Previous studies have reported heavy metal bioaccumulation in the roots, stems, and leaves of kenaf plants (Arbaoui et al. 2013; Li et al. 2018). However, these studies did not consider Cd accumulation in the phloem, which is an economically and important part of kenaf, and impact the safety of subsequent utilization, such as fiber from phloem. In the present study, Cd concentration of the phloem ranged from 2.39 to 4.94 mg kg−1, with the Cd concentration of soil being 0.373–1.443 mg kg−1, proving that phloem accumulated the highest amount of Cd in the soil. The mean concentrations of Cd in the phloem of 13 cultivars were 1–3 times higher than those in other tissues. This indicates that the phloem is the greatest accumulator tissues of kenaf, rather than the root. The same results were previously verified in flax and jute plants, which are bast fiber crops such as kenaf (Guo et al. 2019, 2020). We recently found that Cd concentration in raw ramie fiber is 1.5–8.5 times that in its leaf and xylem, which varies according to ramie varieties (Wu et al. 2021). Within the shoot of rice, phloem transport is the basis for Cd redistribution and for the accumulation in fruits and seeds (Satoru et al. 2012; Page and Feller 2015). In potato plants, Cd can be rapidly distributed to all tissues via the phloem (Reid et al. 2010). This was also observed in hyperaccumulator (Lu et al. 2013; Wei et al. 2014; Feller et al. 2019). In this study, we found that the differences in leaf shapes of kenaf cultivars lead to the different Cd translocation capability of phloem. It provides a clear basis for variety selection in the followed phytoremediation work. However, in-deep studies still needed to obtain more details on the distribution and accumulation of Cd in the phloem of bast fiber crops.

Harmless utilization of kenaf planting in Cd-contaminated paddy soil

The Cd uptake of hyperaccumulator Sedum alfredii planting in mildly (0.53 mg kg−1) and moderately (1.55 mg kg−1) Cd-contaminated soil was 40 g ha−1 and 241 g ha−1, respectively (Zhu et al. 2019). Amaranthus hypochondriacus L. could extract 13 ~ 39 g ha−1 of Cd when the Cd concentration of soil was 0.71 mg kg−1 (Song et al. 2019). The phytoremediation capacity of kenaf is not similar to that of Sedum alfredii but better than that of Amaranthus hypochondriacus L.. Compared with these hyperaccumulator plants, large biomass is an advantage of kenaf; in our study, maximum 25 t of dry biomass can be obtained in a hectare of soil. For the harvested kenaf straw enriched with Cd, it is important to reuse it not only to limit secondary environmental pollution but also to provide both economic and social benefits. The authors believe that the application of kenaf straw as a building material for the phytoremediation of Cd-contaminated soil can meet the above requirements.
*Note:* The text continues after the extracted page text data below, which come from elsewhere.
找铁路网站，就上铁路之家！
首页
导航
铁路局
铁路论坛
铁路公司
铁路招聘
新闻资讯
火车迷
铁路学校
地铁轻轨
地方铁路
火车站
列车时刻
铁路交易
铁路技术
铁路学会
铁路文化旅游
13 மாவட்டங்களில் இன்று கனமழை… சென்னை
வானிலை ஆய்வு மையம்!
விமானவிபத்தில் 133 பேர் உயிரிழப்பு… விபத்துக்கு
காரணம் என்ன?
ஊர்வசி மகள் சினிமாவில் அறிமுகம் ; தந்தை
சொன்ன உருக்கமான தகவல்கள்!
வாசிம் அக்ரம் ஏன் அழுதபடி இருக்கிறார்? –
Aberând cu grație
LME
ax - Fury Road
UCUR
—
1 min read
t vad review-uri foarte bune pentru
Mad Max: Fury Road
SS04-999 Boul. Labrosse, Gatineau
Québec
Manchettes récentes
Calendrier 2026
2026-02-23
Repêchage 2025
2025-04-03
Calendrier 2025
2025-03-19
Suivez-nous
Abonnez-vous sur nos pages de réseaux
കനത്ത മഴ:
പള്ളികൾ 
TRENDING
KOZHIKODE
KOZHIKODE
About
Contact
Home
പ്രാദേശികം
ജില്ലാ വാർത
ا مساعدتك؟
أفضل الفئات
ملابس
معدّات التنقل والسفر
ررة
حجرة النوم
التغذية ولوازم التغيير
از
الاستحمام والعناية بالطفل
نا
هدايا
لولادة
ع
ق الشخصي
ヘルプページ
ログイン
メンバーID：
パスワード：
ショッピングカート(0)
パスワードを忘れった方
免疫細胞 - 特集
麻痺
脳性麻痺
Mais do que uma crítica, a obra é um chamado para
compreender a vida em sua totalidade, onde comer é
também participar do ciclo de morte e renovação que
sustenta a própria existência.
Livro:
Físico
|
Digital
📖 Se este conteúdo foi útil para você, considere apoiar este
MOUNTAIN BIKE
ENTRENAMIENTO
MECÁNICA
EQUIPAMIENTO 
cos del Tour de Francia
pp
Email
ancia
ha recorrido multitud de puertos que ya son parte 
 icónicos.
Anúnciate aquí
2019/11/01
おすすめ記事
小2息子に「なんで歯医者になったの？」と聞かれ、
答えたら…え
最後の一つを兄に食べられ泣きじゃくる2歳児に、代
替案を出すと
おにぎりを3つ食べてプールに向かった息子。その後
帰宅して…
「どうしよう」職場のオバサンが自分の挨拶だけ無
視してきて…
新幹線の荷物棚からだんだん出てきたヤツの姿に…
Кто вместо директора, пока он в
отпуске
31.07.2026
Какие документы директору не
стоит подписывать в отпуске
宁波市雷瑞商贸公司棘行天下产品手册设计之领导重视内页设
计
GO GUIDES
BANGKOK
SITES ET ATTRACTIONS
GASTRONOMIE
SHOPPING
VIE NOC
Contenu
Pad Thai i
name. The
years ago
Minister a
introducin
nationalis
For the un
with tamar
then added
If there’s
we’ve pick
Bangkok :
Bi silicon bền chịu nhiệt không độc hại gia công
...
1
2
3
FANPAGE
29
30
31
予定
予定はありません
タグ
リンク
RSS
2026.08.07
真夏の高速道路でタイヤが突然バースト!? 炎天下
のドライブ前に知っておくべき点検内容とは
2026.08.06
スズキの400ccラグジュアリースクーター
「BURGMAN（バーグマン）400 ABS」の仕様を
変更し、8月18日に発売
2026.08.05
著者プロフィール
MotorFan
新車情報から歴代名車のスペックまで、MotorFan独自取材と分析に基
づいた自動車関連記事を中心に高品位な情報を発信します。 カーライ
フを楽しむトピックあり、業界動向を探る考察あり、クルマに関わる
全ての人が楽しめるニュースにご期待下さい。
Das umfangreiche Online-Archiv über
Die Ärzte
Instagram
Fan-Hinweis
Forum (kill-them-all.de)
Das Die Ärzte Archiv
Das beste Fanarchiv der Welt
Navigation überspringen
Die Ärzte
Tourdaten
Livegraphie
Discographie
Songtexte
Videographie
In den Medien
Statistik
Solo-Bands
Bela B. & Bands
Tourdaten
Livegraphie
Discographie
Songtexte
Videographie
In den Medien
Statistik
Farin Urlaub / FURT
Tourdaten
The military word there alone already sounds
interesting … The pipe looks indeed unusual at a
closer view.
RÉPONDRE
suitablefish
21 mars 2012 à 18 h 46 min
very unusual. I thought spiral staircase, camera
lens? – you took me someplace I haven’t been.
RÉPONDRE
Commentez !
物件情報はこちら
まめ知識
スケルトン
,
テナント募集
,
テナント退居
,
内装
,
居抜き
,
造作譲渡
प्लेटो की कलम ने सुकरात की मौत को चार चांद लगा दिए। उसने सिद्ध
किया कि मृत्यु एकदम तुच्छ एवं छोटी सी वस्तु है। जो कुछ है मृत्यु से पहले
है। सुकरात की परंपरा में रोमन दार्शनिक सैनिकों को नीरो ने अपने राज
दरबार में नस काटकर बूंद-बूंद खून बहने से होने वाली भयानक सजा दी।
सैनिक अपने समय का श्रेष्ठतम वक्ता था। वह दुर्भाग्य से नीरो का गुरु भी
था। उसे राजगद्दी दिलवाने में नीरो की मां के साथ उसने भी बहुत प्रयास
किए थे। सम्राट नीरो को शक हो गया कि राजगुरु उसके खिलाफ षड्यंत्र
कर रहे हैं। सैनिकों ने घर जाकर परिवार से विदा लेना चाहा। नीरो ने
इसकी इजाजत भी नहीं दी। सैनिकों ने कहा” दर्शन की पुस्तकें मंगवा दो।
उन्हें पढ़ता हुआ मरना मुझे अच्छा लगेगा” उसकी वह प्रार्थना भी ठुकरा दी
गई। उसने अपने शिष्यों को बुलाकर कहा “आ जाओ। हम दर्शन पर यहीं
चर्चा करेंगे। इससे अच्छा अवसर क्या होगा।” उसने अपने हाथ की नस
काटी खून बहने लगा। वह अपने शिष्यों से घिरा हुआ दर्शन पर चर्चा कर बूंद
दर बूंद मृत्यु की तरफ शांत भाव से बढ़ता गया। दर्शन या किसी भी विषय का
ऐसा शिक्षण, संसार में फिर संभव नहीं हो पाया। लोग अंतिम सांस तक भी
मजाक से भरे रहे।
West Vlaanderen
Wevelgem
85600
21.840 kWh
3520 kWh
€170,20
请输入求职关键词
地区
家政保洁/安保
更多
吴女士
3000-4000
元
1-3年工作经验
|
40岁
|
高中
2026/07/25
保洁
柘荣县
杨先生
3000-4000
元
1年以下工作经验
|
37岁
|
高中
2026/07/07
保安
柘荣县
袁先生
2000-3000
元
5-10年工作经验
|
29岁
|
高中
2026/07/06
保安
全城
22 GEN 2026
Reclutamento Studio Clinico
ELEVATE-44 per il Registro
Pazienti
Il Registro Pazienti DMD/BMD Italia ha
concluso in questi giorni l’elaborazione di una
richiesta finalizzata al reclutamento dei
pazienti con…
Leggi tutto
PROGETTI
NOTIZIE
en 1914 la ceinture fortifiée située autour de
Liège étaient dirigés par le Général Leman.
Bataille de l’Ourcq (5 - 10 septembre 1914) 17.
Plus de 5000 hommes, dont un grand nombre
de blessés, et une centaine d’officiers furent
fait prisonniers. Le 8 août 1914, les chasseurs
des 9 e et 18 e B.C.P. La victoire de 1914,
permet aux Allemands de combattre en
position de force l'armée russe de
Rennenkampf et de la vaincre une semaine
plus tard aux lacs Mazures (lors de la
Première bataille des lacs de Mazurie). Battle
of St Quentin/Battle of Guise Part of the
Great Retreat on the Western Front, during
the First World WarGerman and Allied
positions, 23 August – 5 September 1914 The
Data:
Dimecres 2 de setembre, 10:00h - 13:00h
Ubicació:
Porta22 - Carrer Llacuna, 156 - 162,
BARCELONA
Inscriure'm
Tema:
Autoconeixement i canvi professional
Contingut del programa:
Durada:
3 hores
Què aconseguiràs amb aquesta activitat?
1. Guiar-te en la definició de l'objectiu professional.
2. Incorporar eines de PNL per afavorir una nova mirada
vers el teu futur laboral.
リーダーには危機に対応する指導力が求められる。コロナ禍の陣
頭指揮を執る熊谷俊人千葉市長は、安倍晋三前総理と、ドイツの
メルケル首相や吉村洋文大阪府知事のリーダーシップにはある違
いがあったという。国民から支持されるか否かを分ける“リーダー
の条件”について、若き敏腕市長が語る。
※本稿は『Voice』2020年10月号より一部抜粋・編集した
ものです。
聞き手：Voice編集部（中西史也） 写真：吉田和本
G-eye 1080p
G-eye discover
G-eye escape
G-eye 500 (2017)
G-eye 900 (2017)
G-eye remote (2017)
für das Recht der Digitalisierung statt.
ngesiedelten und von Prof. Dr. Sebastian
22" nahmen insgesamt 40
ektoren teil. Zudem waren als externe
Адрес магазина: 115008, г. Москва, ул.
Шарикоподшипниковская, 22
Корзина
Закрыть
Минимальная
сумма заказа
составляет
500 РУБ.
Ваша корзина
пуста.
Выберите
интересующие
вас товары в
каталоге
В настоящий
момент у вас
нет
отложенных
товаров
Kenaf fibers have good mechanical properties, the average tensile strength of kenaf fiber is between 157 and 600 MPa, and the average ultimate tensile strain and elastic modulus are 0.015–0.019 and 12,800–34,200 MPa, respectively (Symington et al. 2009; Shahar et al. 2019). The use of kenaf fiber to replace traditional rayon and synthetic fibers to produce fiber cement-based materials has great advantages, such as being 100% biodegradable, environmentally friendly, and low cost (Elsaid et al. 2011; Mahzabin et al. 2018). Cd enriched in kenaf straw does not affect the strength of the cement mortar, and the leaching concentration of the heavy metal is far below the prescribed safety limit (Liu et al. 2020).

Conclusions

In the present study, 13 kenaf cultivars were cultured on moderately Cd-contaminated agricultural soil, and there were significant differences that existed in Cd accumulation among plant tissues, as well as among the cultivars. In all kenaf cultivars, phloem accumulated more amount of Cd than the roots and xylems. The Cd uptake of some kenaf cultivars, such as Fuhong 952 and Fuhong R1, was more than 60 g ha−1 per season. Fuhong 992 has excellent agronomic performance compared with that of other cultivars. These kenaf cultivars can be used as candidate plant materials for soil phytoremediation. Planting these high Cd-accumulating cultivars can gradually decrease the Cd concentration of soil to natural levels and make it possible to plant edible crops again. Moreover, the aerial parts of kenaf that accumulated Cd in dry matter can be safely reused as industrial raw materials in the future.